The cultivation of this observer self is enhanced through meditative practices. So if you have been taught meditation even starting again for 5 or 10 minutes shortly after you wake up will open up your internal world to you. Writing down what comes up in your dreams (if you have a dream that catches your attention) or noting any strong feelings you have during the day, are great starting points for increasing self-awareness. Once you prime the pump you may well find pages of feelings and associated thoughts streaming out of you as what has been pent up inside you gains release. It is not something to worry about. Like the pus streaming out of a lanced boil, getting it out is helpful and healing in and of itself. Being able to say to yourself things like “it’s understandable I feel like this” – even if you do not understand why is also helpful because every feeling is there for a reason. It just may take a while to remember or discover why those feelings are coming up. Everything that has ever happened to us is still available within us and so in the end a certain wisdom truly based in self-understanding is possible, particularly if we are able to share these discoveries with an experienced old soul, whether a counselor or simply someone who has already been down the same path.

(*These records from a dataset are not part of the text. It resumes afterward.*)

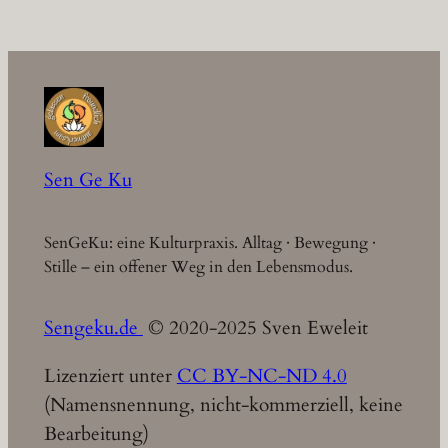
Sen Ge Ku
SenGeKu: eine Kulturpraxis. Alltag · Bewegung ·
Stille – ein offener Weg in den Lebensmodus.
Sengeku.de
© 2020-2025 Sven Eweleit
Lizenziert unter
CC BY-NC-ND 4.0
(Namensnennung, nicht-kommerziell, keine
Bearbeitung)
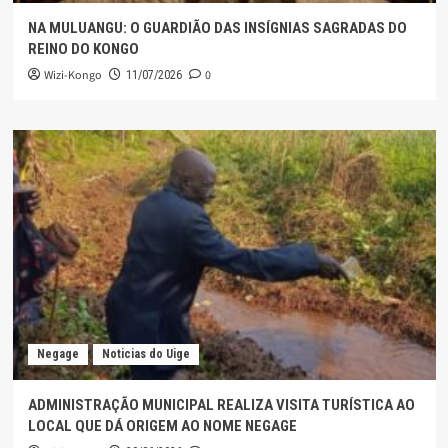
NA MULUANGU: O GUARDIÃO DAS INSÍGNIAS SAGRADAS DO
REINO DO KONGO
Wizi-Kongo
0
11/07/2026
Negage
Noticias do Uige
ADMINISTRAÇÃO MUNICIPAL REALIZA VISITA TURÍSTICA AO
LOCAL QUE DÁ ORIGEM AO NOME NEGAGE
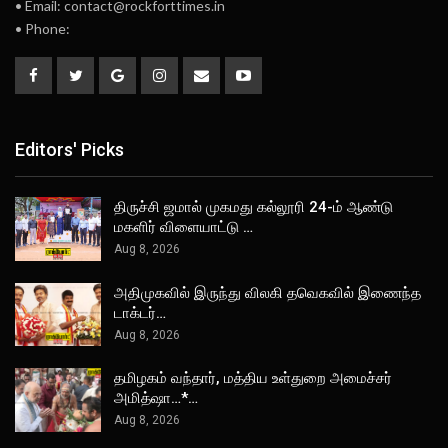
• Email: contact@rockforttimes.in
• Phone:
Editors' Picks
திருச்சி ஜமால் முகமது கல்லூரி 24-ம் ஆண்டு
மகளிர் விளையாட்டு …
Aug 8, 2026
அதிமுகவில் இருந்து விலகி தவெகவில் இணைந்த
டாக்டர்…
Aug 8, 2026
தமிழகம் வந்தார், மத்திய உள்துறை அமைச்சர்
அமித்ஷா…*…
Aug 8, 2026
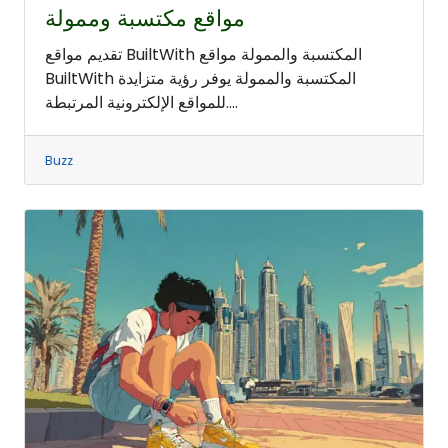
مواقع مكتسبة وممولة
تقديم مواقع BuiltWith المكتسبة والممولة مواقع
BuiltWith المكتسبة والممولة يوفر رؤية متزايدة
للمواقع الإلكترونية المرتبطة....
Buzz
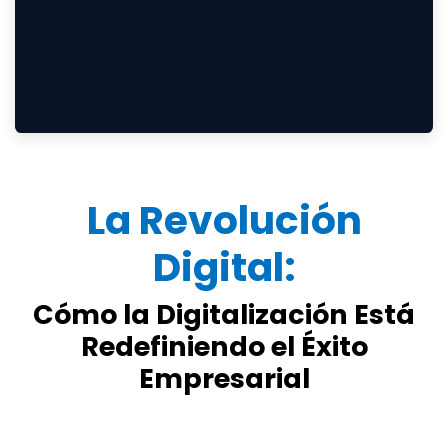
La Revolución
Digital:
Cómo la Digitalización Está
Redefiniendo el Éxito
Empresarial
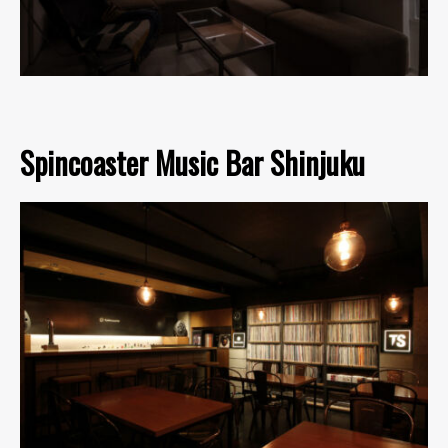
Spincoaster Music Bar Shinjuku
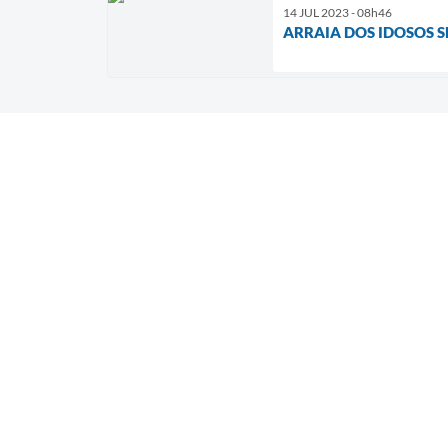
14 JUL 2023 - 08h46
ARRAIA DOS IDOSOS 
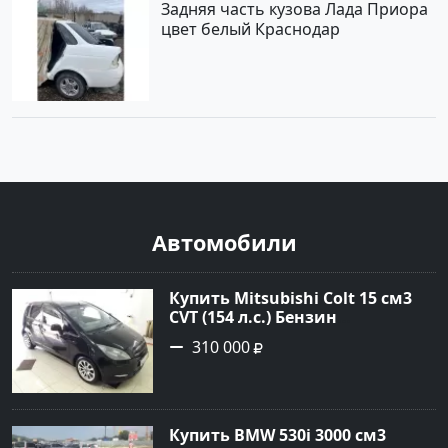
Задняя часть кузова Лада Приора
цвет белый Краснодар
Автомобили
Купить Mitsubishi Colt 15 см3
CVT (154 л.с.) Бензин
турбонаддув в Краснодар:
310 000
цвет Чёрный металик Хетчбэк
2003 года по цене 310000
рублей, объявление №18731 на
сайте Авторынок23
Купить BMW 530i 3000 см3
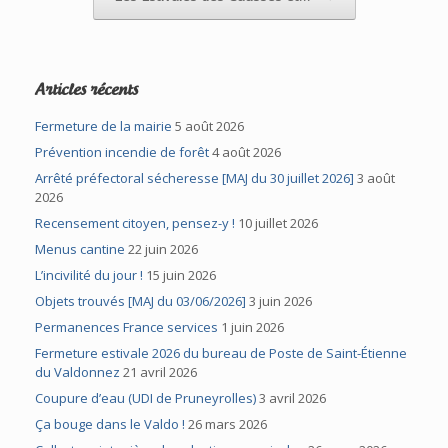
Articles récents
Fermeture de la mairie
5 août 2026
Prévention incendie de forêt
4 août 2026
Arrêté préfectoral sécheresse [MAJ du 30 juillet 2026]
3 août
2026
Recensement citoyen, pensez-y !
10 juillet 2026
Menus cantine
22 juin 2026
L’incivilité du jour !
15 juin 2026
Objets trouvés [MAJ du 03/06/2026]
3 juin 2026
Permanences France services
1 juin 2026
Fermeture estivale 2026 du bureau de Poste de Saint-Étienne
du Valdonnez
21 avril 2026
Coupure d’eau (UDI de Pruneyrolles)
3 avril 2026
Ça bouge dans le Valdo !
26 mars 2026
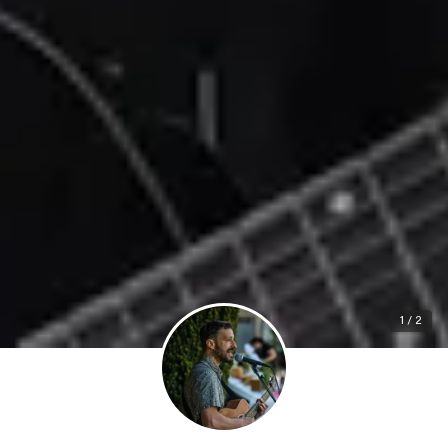
1 / 2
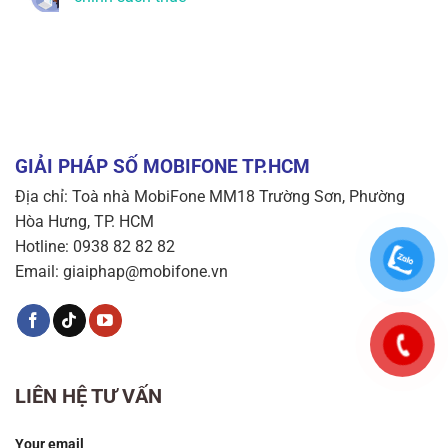
GIẢI PHÁP SỐ MOBIFONE TP.HCM
Địa chỉ: Toà nhà MobiFone MM18 Trường Sơn, Phường
Hòa Hưng, TP. HCM
Hotline: 0938 82 82 82
Email: giaiphap@mobifone.vn
LIÊN HỆ TƯ VẤN
Your email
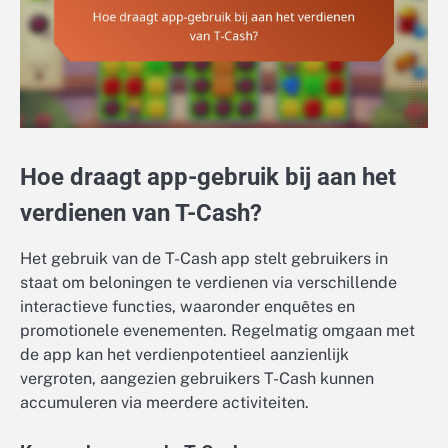
Hoe draagt app-gebruik bij aan het
verdienen van T-Cash?
Het gebruik van de T-Cash app stelt gebruikers in
staat om beloningen te verdienen via verschillende
interactieve functies, waaronder enquêtes en
promotionele evenementen. Regelmatig omgaan met
de app kan het verdienpotentieel aanzienlijk
vergroten, aangezien gebruikers T-Cash kunnen
accumuleren via meerdere activiteiten.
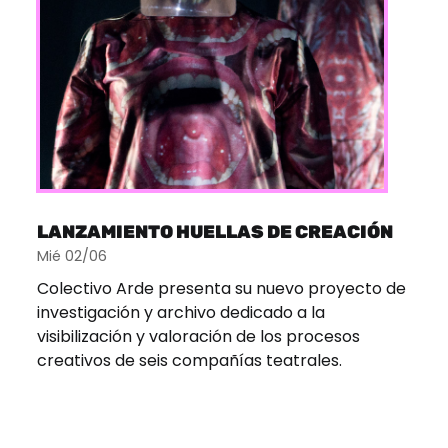
LANZAMIENTO HUELLAS DE CREACIÓN
Mié 02/06
Colectivo Arde presenta su nuevo proyecto de
investigación y archivo dedicado a la
visibilización y valoración de los procesos
creativos de seis compañías teatrales.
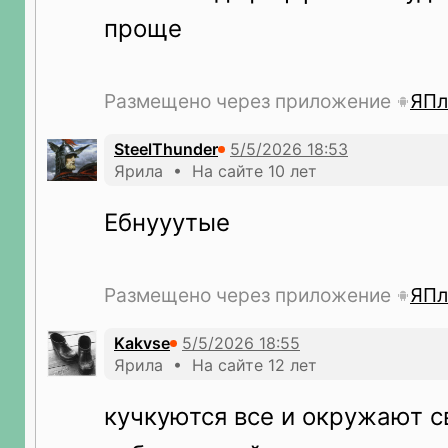
проще
Размещено через приложение
ЯПл
SteelThunder
Ярила • На сайте 10 лет
Ебнууутые
Размещено через приложение
ЯПл
Kakvse
Ярила • На сайте 12 лет
кучкуются все и окружают с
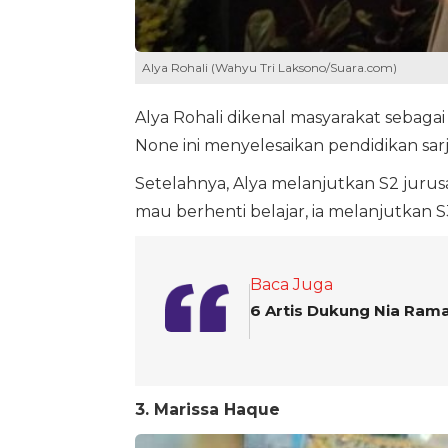
Alya Rohali (Wahyu Tri Laksono/Suara.com)
Alya Rohali dikenal masyarakat sebagai 
None ini menyelesaikan pendidikan sarj
Setelahnya, Alya melanjutkan S2 jurus
mau berhenti belajar, ia melanjutkan S3
Baca Juga
6 Artis Dukung Nia Ram
3. Marissa Haque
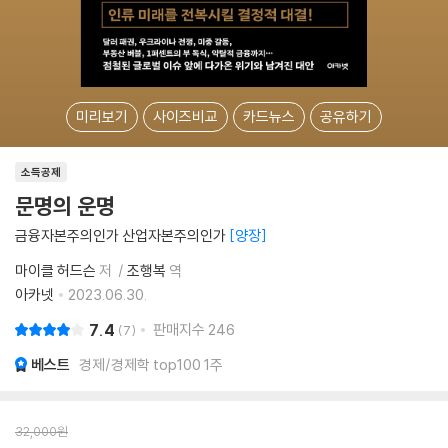
미리보기
사이즈비교
카드뉴스
공유하기
소득공제
문명의 운명
금융자본주의인가 산업자본주의인가
양장
마이클 허드슨
저
조행복
역
아카넷
2023.06.30.
7.4
판매지수
246
7
베스트
경제/경제학 top100 1주
32,000
원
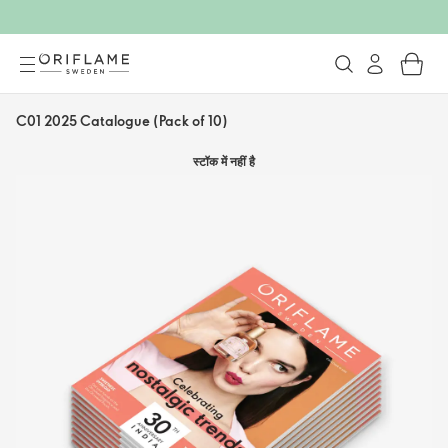
C01 2025 Catalogue (Pack of 10)
स्टॉक में नहीं है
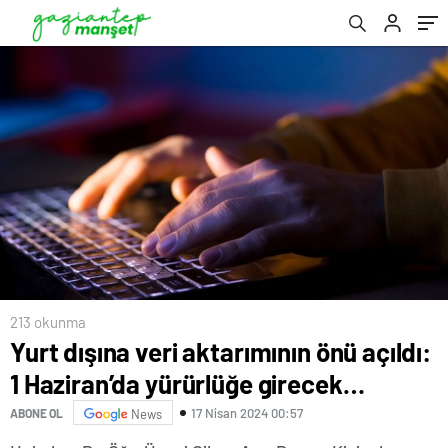
213 okunma
Yurt dışına veri aktarımının önü açıldı:
1 Haziran’da yürürlüğe girecek…
17 Nisan 2024 00:57
ABONE OL
News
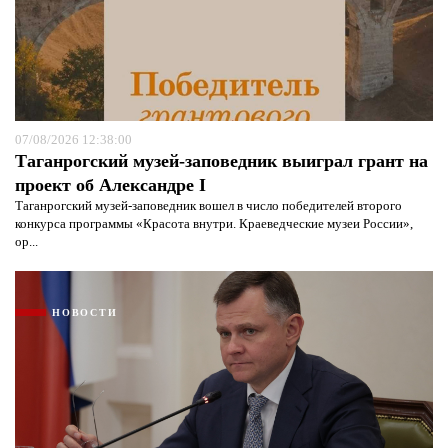
07/08/2026 12:38:00
Таганрогский музей-заповедник выиграл грант на
проект об Александре I
Таганрогский музей-заповедник вошел в число победителей второго
конкурса программы «Красота внутри. Краеведческие музеи России»,
ор...
НОВОСТИ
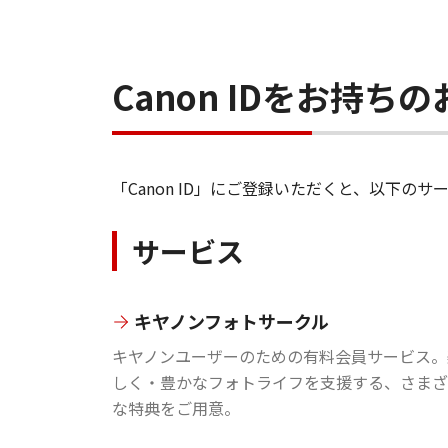
Canon IDをお持
「Canon ID」にご登録いただくと、以下
サービス
キヤノンフォトサークル
キヤノンユーザーのための有料会員サービス。
しく・豊かなフォトライフを支援する、さまざ
な特典をご用意。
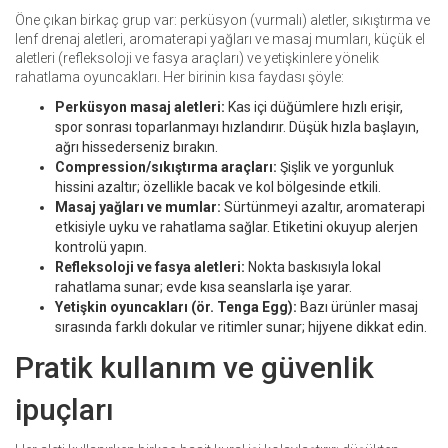
Öne çıkan birkaç grup var: perküsyon (vurmalı) aletler, sıkıştırma ve
lenf drenaj aletleri, aromaterapi yağları ve masaj mumları, küçük el
aletleri (refleksoloji ve fasya araçları) ve yetişkinlere yönelik
rahatlama oyuncakları. Her birinin kısa faydası şöyle:
Perküsyon masaj aletleri:
Kas içi düğümlere hızlı erişir,
spor sonrası toparlanmayı hızlandırır. Düşük hızla başlayın,
ağrı hissederseniz bırakın.
Compression/sıkıştırma araçları:
Şişlik ve yorgunluk
hissini azaltır; özellikle bacak ve kol bölgesinde etkili.
Masaj yağları ve mumlar:
Sürtünmeyi azaltır, aromaterapi
etkisiyle uyku ve rahatlama sağlar. Etiketini okuyup alerjen
kontrolü yapın.
Refleksoloji ve fasya aletleri:
Nokta baskısıyla lokal
rahatlama sunar; evde kısa seanslarla işe yarar.
Yetişkin oyuncakları (ör. Tenga Egg):
Bazı ürünler masaj
sırasında farklı dokular ve ritimler sunar; hijyene dikkat edin.
Pratik kullanım ve güvenlik
ipuçları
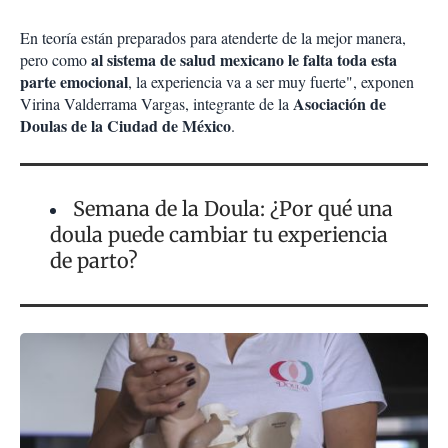
En teoría están preparados para atenderte de la mejor manera,
al sistema de salud mexicano le falta toda esta
pero como
parte emocional
, la experiencia va a ser muy fuerte", exponen
Asociación de
Virina Valderrama Vargas, integrante de la
Doulas de la Ciudad de México
.
Semana de la Doula: ¿Por qué una
doula puede cambiar tu experiencia
de parto?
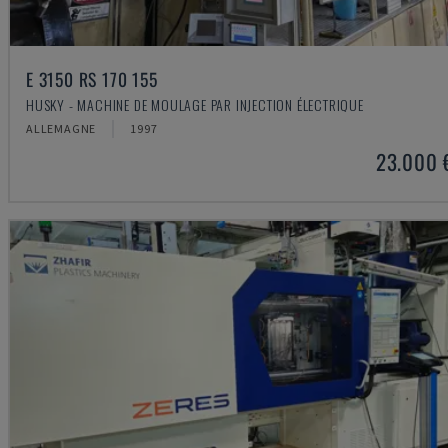
E 3150 RS 170 155
HUSKY - MACHINE DE MOULAGE PAR INJECTION ÉLECTRIQUE
ALLEMAGNE
1997
23.000 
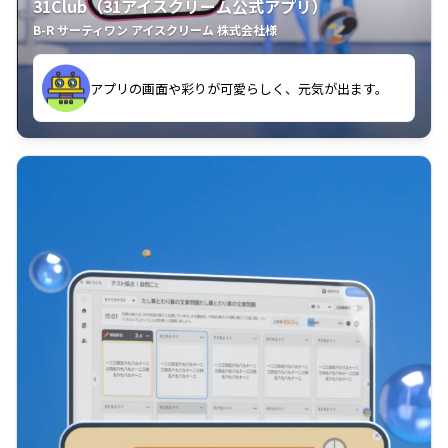
31Club（31アイスクリーム公式アプリ）
B-R サーティワン アイスクリーム 株式会社様
す。
アプリの画面や彩りが可愛らしく、元気が出ます。
クラスごとに特典があるようなので使うのが楽しいで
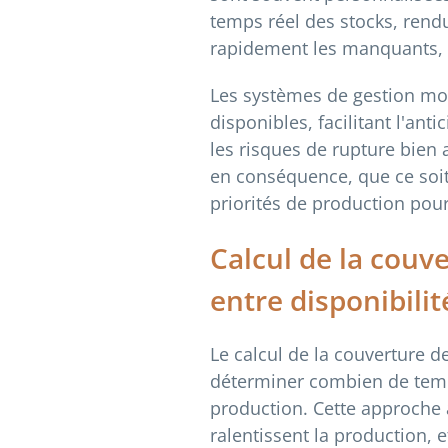
temps réel des stocks, rend
rapidement les manquants, a
Les systèmes de gestion mod
disponibles, facilitant l'an
les risques de rupture bien 
en conséquence, que ce soi
priorités de production pour
Calcul de la couve
entre disponibilit
Le calcul de la couverture 
déterminer combien de temps
production. Cette approche a
ralentissent la production, 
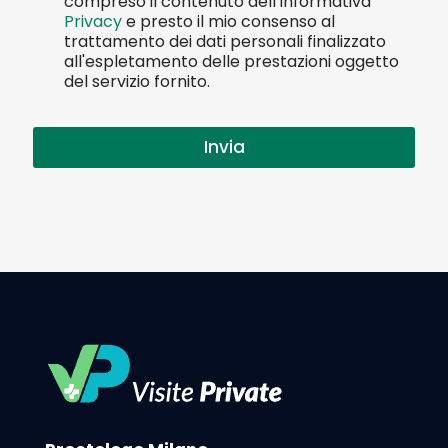
compreso il contenuto dell'Informativa
Privacy
e presto il mio consenso al
trattamento dei dati personali finalizzato
all'espletamento delle prestazioni oggetto
del servizio fornito.
Invia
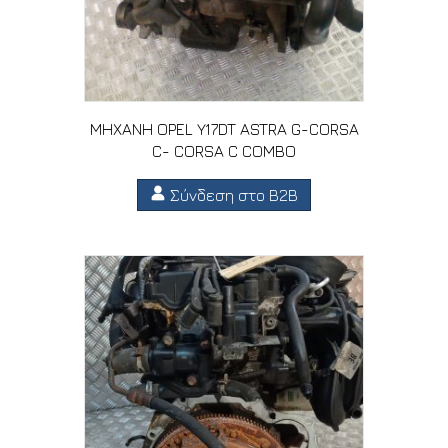
ΜΗΧΑΝΗ OPEL Y17DT ASTRA G-CORSA
C- CORSA C COMBO
Σύνδεση στο B2B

I invite you then to join with me in this journey of self-discovery and self-care. I have been on it for decades and will be on it for the rest of my life, perhaps into the next! This journey helps us move through difficult feelings instead of projecting them onto scapegoats or fleeing from them into compulsions. Moving through the feelings means coming to better understand one’s feelings and to develop what the Buddhists call self-compassion. As we recognize the early suffering that underlies our strong feelings and reactions, we become compassionate towards our younger suffering selves. Again in psychoanalytic language, we become the better parent to ourselves that our fallible parents could not be. With enough support on this journey, we will come through these dark terrors back into the light of a sunny beautiful day.

This may be hard to believe in the darkening, cold days of December but in fact to everything there is a season, including emotional storms, especially if you move with them rather than getting frozen in place. May your journey in the dark be fruitful and may you find your way through to self-care, self-compassion and the wisdom to be a wounded healer, rather than simply one of the walking or staggering wounded.